Online sports betting firm Flutter (FLTR) swung to a loss for FY25 and issued disappointing guidance for FY26. The shares slid 11% to £80.80, taking losses for 2026 to more than 40% and leaving them at a three-year low.
| Share price: £80.80 (-11%) | PE: n/a |
| Market cap: £14.4bn | Yield: n/a |
Double disappointment
Group revenue for FY25 was $16.38 billion, up 17% on FY24 but below the most recent guidance of $16.69 billion. Meanwhile, EBITDA was $2.84 billion, up 21% but again below the last official guidance of $2.91 billion.
At the bottom line, Flutter swung from a net profit of $162 million to a loss of $407 million. The firm pinned the loss on a non-cash impairment charge of $556 million due to regulation changes in the Indian market.

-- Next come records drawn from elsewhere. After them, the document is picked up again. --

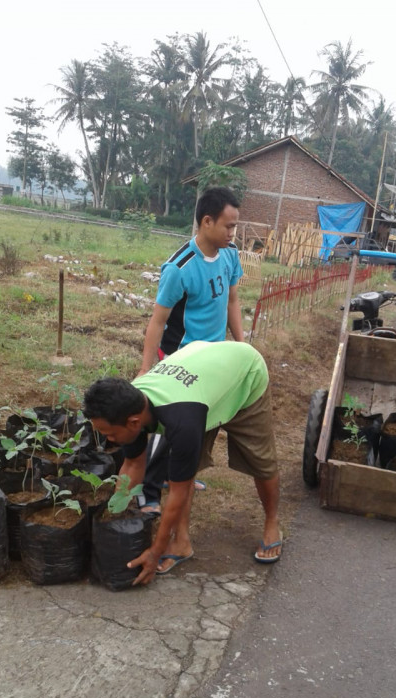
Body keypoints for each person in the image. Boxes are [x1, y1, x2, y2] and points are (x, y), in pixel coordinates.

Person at [83, 340, 281, 585]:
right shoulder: (129, 404)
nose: (107, 439)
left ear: (134, 422)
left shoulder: (182, 420)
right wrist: (114, 515)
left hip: (244, 374)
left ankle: (272, 521)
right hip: (200, 378)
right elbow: (133, 464)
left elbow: (176, 492)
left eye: (109, 433)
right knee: (186, 466)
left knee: (260, 460)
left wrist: (155, 551)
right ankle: (181, 543)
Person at [137, 186, 245, 514]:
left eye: (235, 226)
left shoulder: (230, 254)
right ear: (207, 222)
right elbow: (158, 322)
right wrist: (146, 368)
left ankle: (181, 475)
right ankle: (149, 493)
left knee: (199, 424)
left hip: (212, 359)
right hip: (179, 357)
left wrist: (240, 346)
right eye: (229, 226)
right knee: (169, 425)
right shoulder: (179, 267)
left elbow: (233, 300)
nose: (233, 233)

So far this year, the firm said it had seen lower levels of customer engagement in the crucial US market. This was compounded by ‘less compelling player narratives in the closing stages of the NFL season’.

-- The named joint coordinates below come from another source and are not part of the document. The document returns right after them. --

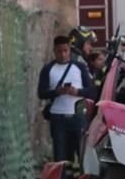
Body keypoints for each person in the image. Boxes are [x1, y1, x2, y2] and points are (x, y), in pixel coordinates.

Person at [38, 35, 96, 168]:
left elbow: (91, 91)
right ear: (54, 51)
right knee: (60, 153)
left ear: (69, 50)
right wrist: (56, 92)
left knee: (82, 152)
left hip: (79, 113)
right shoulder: (48, 69)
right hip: (58, 116)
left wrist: (78, 92)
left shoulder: (80, 67)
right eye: (59, 51)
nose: (63, 54)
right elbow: (41, 93)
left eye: (65, 51)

Therefore, it forecast revenue of $18.4 billion for FY26, up 12% on FY25 but well below the $19.4 billion consensus. EBITDA is seen at $2.97 billion, up 4% on FY25 but still some way below the $3.6 billion consensus.

Flutter cut its FY25 sales and earnings guidance twice last year, in August and November, and still it hasn’t delivered. Whether this says something about US consumers’ willingness to spend on discretionary goods and services or about Flutter’s offering who knows.
What we can say is we aren’t, and never have been, fans of gambling stock. The fall from grace this year has been pretty spectacular so no doubt there will be some bargain-hunting though.